▶ [Task item]: Count the lines below that contain the string "series" and give only that count.

▶ [Input material]:
· · · · · · ·

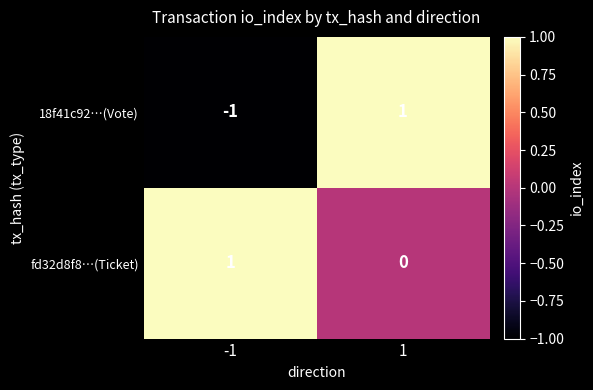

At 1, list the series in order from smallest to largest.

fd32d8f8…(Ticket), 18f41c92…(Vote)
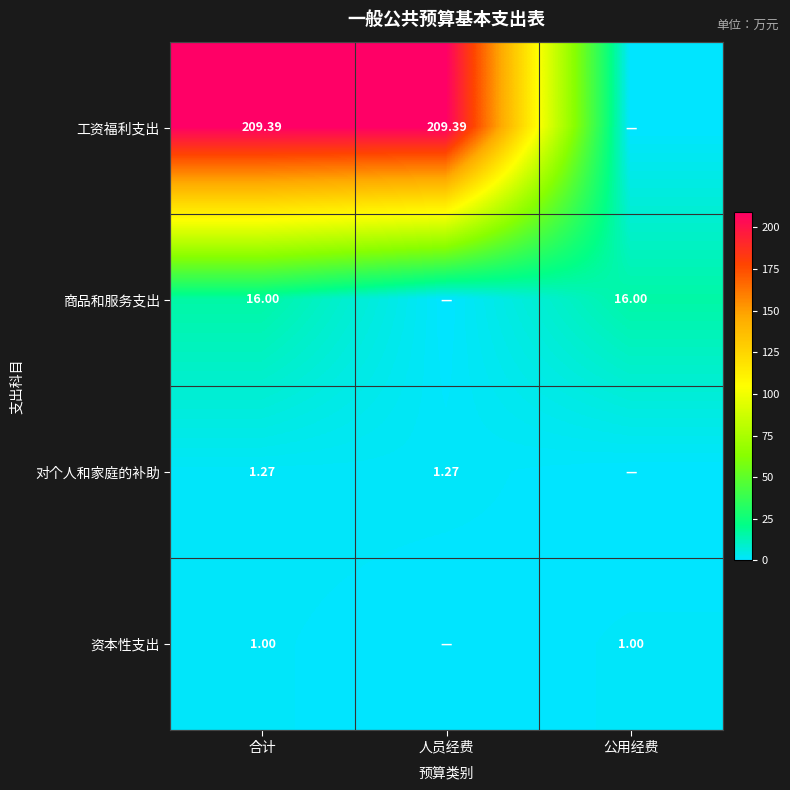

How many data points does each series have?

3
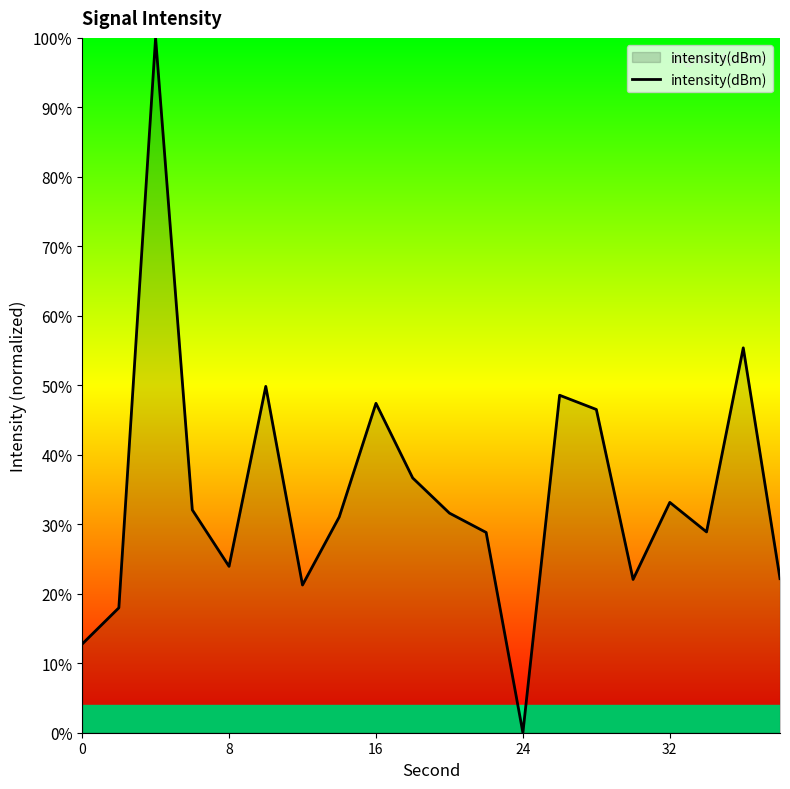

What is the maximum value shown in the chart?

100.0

· · · · · · ·

▶ [Written response]: 2